* INSTRUCTION: Repeat the data exactly, please.
[[ RECORDS FOR THIS TASK open ]]
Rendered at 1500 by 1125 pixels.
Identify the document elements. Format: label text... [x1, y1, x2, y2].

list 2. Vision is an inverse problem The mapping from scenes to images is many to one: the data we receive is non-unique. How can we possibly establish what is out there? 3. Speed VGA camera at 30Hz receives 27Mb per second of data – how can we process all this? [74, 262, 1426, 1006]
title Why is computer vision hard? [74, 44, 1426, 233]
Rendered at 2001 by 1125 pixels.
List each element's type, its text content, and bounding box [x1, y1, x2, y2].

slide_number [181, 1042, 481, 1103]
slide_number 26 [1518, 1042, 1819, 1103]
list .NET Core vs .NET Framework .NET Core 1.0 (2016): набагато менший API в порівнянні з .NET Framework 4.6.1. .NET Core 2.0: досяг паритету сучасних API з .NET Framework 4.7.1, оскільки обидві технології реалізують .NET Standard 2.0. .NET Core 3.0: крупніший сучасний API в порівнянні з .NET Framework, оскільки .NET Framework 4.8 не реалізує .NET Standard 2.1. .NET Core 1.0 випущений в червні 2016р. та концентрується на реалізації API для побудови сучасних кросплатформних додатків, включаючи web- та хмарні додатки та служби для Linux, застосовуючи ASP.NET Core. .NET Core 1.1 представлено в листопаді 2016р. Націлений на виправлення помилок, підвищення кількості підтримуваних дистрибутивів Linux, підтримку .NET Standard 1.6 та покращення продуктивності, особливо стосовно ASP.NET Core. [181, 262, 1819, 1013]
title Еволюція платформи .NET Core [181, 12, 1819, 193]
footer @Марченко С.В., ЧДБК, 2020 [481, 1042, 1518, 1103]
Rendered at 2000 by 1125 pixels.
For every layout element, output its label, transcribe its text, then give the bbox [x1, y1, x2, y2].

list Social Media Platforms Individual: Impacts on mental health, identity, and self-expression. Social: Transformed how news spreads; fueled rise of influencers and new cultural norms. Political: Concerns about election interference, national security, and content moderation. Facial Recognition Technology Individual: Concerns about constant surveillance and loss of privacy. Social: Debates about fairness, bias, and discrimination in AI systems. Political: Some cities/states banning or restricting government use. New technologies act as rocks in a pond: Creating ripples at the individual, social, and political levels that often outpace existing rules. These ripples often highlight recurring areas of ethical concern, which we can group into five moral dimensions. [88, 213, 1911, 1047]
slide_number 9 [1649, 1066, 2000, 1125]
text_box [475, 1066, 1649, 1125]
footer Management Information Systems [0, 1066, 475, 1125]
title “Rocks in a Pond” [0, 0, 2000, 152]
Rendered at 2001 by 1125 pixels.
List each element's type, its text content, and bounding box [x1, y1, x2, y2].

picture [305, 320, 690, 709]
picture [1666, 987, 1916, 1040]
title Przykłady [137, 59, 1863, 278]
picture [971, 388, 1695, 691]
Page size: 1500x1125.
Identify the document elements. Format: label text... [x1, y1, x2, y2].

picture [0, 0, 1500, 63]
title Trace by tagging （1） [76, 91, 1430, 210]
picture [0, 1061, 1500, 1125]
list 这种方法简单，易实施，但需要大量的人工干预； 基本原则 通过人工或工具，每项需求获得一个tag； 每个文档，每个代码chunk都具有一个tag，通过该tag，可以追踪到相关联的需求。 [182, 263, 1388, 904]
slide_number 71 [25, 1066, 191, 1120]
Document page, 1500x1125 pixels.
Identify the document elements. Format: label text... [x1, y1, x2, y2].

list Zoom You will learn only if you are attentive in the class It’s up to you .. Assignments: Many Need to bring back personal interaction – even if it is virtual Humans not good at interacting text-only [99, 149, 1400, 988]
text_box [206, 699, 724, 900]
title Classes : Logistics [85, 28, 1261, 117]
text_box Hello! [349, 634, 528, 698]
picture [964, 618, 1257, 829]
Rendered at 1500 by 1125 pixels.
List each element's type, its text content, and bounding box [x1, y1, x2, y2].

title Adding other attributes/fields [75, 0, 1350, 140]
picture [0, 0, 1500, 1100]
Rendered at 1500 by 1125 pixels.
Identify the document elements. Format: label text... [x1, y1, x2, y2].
[[ RECORDS FOR THIS TASK closed ]]
* ANSWER TO THE EXERCISE:
Rendered at 1500 by 1125 pixels.
Identify the document elements. Format: label text... [x1, y1, x2, y2].

list 2. Vision is an inverse problem The mapping from scenes to images is many to one: the data we receive is non-unique. How can we possibly establish what is out there? 3. Speed VGA camera at 30Hz receives 27Mb per second of data – how can we process all this? [74, 262, 1426, 1006]
title Why is computer vision hard? [74, 44, 1426, 233]
Rendered at 2001 by 1125 pixels.
List each element's type, its text content, and bounding box [x1, y1, x2, y2].

slide_number [181, 1042, 481, 1103]
slide_number 26 [1518, 1042, 1819, 1103]
list .NET Core vs .NET Framework .NET Core 1.0 (2016): набагато менший API в порівнянні з .NET Framework 4.6.1. .NET Core 2.0: досяг паритету сучасних API з .NET Framework 4.7.1, оскільки обидві технології реалізують .NET Standard 2.0. .NET Core 3.0: крупніший сучасний API в порівнянні з .NET Framework, оскільки .NET Framework 4.8 не реалізує .NET Standard 2.1. .NET Core 1.0 випущений в червні 2016р. та концентрується на реалізації API для побудови сучасних кросплатформних додатків, включаючи web- та хмарні додатки та служби для Linux, застосовуючи ASP.NET Core. .NET Core 1.1 представлено в листопаді 2016р. Націлений на виправлення помилок, підвищення кількості підтримуваних дистрибутивів Linux, підтримку .NET Standard 1.6 та покращення продуктивності, особливо стосовно ASP.NET Core. [181, 262, 1819, 1013]
title Еволюція платформи .NET Core [181, 12, 1819, 193]
footer @Марченко С.В., ЧДБК, 2020 [481, 1042, 1518, 1103]
Rendered at 2000 by 1125 pixels.
For every layout element, output its label, transcribe its text, then give the bbox [x1, y1, x2, y2].

list Social Media Platforms Individual: Impacts on mental health, identity, and self-expression. Social: Transformed how news spreads; fueled rise of influencers and new cultural norms. Political: Concerns about election interference, national security, and content moderation. Facial Recognition Technology Individual: Concerns about constant surveillance and loss of privacy. Social: Debates about fairness, bias, and discrimination in AI systems. Political: Some cities/states banning or restricting government use. New technologies act as rocks in a pond: Creating ripples at the individual, social, and political levels that often outpace existing rules. These ripples often highlight recurring areas of ethical concern, which we can group into five moral dimensions. [88, 213, 1911, 1047]
slide_number 9 [1649, 1066, 2000, 1125]
text_box [475, 1066, 1649, 1125]
footer Management Information Systems [0, 1066, 475, 1125]
title “Rocks in a Pond” [0, 0, 2000, 152]
Rendered at 2001 by 1125 pixels.
List each element's type, its text content, and bounding box [x1, y1, x2, y2].

picture [305, 320, 690, 709]
picture [1666, 987, 1916, 1040]
title Przykłady [137, 59, 1863, 278]
picture [971, 388, 1695, 691]
Page size: 1500x1125.
Identify the document elements. Format: label text... [x1, y1, x2, y2].

picture [0, 0, 1500, 63]
title Trace by tagging （1） [76, 91, 1430, 210]
picture [0, 1061, 1500, 1125]
list 这种方法简单，易实施，但需要大量的人工干预； 基本原则 通过人工或工具，每项需求获得一个tag； 每个文档，每个代码chunk都具有一个tag，通过该tag，可以追踪到相关联的需求。 [182, 263, 1388, 904]
slide_number 71 [25, 1066, 191, 1120]
Document page, 1500x1125 pixels.
Identify the document elements. Format: label text... [x1, y1, x2, y2].

list Zoom You will learn only if you are attentive in the class It’s up to you .. Assignments: Many Need to bring back personal interaction – even if it is virtual Humans not good at interacting text-only [99, 149, 1400, 988]
text_box [206, 699, 724, 900]
title Classes : Logistics [85, 28, 1261, 117]
text_box Hello! [349, 634, 528, 698]
picture [964, 618, 1257, 829]
Rendered at 1500 by 1125 pixels.
List each element's type, its text content, and bounding box [x1, y1, x2, y2].

title Adding other attributes/fields [75, 0, 1350, 140]
picture [0, 0, 1500, 1100]
Rendered at 1500 by 1125 pixels.
Identify the document elements. Format: label text... [x1, y1, x2, y2].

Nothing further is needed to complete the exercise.